* _PASSAGE_:
  • “Choking away a 3-1 series lead when 2 of final 3 games were at home is greater than or equal to a baseball team losing 9.5 game lead in Sept” (Fine, this one was a major exaggeration. Of course losing a lead like that in baseball when all you have to do is win 8 out of your final 27 games is worse than losing three straight hockey games.)
  • “I’d bet on Titus Young Sr getting signed by Patriots over Bruins coming back in this game” (And I’d still make that bet if the situation came up again. Remember, three total goals in 162 minutes and they needed three in less than 15 minutes!)
  • “I refuse to stop tweeting about the Bruins demise…It might just be the thing keeping them alive” (Rule #1 of debilitating superstitions: If good things start to happen while you’re behaving a certain way, don’t you dare change that behavior. My negativity just might be the thing that saved Boston’s season. I accept thank you’s in the form of paid writing jobs or straight up donations to the “Keep Ross Unemployed Fund.”)
  • “The Bruins treat playoff series like I treated college papers” (Pretty self-explanatory. Slack off until it’s so close to the deadline that you have a stress-related ulcer and then do just enough to not get kicked out of school/the playoffs.)
  • “So, New York, we meet again” (I don’t know this Rangers team, but I don’t care. They’re from New York. That’s all that matters.)

-I want to talk to someone who left the Garden when the Bruins were down 4-1 or 4-2. Not to make fun of them (Lord knows I was thisclose to changing the channel to watch the other game 7 going on at the same time), but to hear them express their feelings as they were driving out of Boston and realizing what was happening. Must have felt like a kick squarely to the testicles.

* _SET OF TASKS_:
a – Retype the Bruins commentary word for word, starting at "-I want to talk" and ending at "to the testicles.".
b – Extend the Bruins commentary, picking up after its last sentence.

[Stored records]
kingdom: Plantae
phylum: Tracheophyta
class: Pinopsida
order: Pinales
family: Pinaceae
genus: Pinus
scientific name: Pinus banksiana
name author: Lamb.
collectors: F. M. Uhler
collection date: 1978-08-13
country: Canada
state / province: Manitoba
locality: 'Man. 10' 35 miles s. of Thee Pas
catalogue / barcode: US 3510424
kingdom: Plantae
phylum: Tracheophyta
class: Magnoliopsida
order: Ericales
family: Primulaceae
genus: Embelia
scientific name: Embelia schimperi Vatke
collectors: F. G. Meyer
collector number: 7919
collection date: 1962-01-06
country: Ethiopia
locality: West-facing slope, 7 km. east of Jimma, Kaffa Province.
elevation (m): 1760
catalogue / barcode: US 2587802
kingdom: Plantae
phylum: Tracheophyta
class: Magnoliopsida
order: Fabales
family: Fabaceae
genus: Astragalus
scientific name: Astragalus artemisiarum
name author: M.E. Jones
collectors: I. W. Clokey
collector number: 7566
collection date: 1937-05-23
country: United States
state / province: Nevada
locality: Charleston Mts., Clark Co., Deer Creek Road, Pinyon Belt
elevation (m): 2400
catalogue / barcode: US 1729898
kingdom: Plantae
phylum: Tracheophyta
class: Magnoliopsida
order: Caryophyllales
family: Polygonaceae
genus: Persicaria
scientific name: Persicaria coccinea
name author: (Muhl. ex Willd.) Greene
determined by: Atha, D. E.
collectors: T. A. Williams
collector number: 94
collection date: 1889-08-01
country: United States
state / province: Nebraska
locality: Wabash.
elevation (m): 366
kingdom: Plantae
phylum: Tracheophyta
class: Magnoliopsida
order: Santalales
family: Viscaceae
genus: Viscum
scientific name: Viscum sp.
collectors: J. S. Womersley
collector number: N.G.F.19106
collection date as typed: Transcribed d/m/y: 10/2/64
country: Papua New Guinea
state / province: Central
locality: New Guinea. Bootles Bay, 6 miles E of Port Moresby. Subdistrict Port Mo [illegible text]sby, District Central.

* _RESULTS OF THE EXERCISE_:
a –
-I want to talk to someone who left the Garden when the Bruins were down 4-1 or 4-2. Not to make fun of them (Lord knows I was thisclose to changing the channel to watch the other game 7 going on at the same time), but to hear them express their feelings as they were driving out of Boston and realizing what was happening. Must have felt like a kick squarely to the testicles.

b –
-Logic says the Bruins don’t get out of the 2nd round. Not only did they get outplayed in 4.5 of 7 games against the Maple Leafs, but they continued to lose key guys throughout the process…Andrew Ference, Wade Redden, Dennis Seidenberg. Good thing they have a guy who annually ranks as the best defensive-minded forward in Patrice Bergeron because they might just have to ask him to line up on the blue line if things keep going this way.

-You can never feel confident when two of your defensemen are a 19-year-old rookie (Dougie Hamilton) and a guy with nine total games of NHL experience (Matt Bartkowski).

-But there’s apparently no place for logic when it comes to the Boston Bruins and playoff hockey in general (as evidenced by the fact that the number 2, 3 and 4 seeds in the West bowed out in Round 1, along with the number 2 and 3 seeds in the East).

-As far as I’m concerned, Peter Chiarelli and Claude Julien should grab a couple scrubs from Providence and sub them in for Brad Marchand and Tyler Seguin for the rest of this playoff run. They are invisible. Marchand has all of three total points (all assists), ranking him 99th out of all players in the playoffs. But hey, he looks like Gretzky compared to Seguin….one point, an assist. There’s literally no one Julien can put in for them that will hurt the team more than they’re already hurting it.

-Bruins went 1-2 against the Rangers this year, but the two losses were as close as can be…one in OT and the other in a shootout. So there’s hope, I guess.

-Not that I would ever root for a triple-heart attack game again, but this just might have been the thing that gets my girlfriend legitimately interested in the NHL Playoffs for the rest of her life. I’ve been trying to tell her for the past week how amazing game 7’s can be, mostly because I wanted her to be OK with me hogging the TV for every possible hockey game, but now she’s going to think every game 7 is as crazy as last night’s. If that’s what it took, then I guess I’m glad it happened (Maybe her interest will stay with only the Bruins…she didn’t seem too thrilled this morning when I told her round 2 starts up immediately with two games tonight).

-I haven’t heard every sound byte from last night yet, but the leader in the clubhouse is Tuukka Rask saying “You’re either a hero or an asshole.” The Bruins seem to have a handful of both.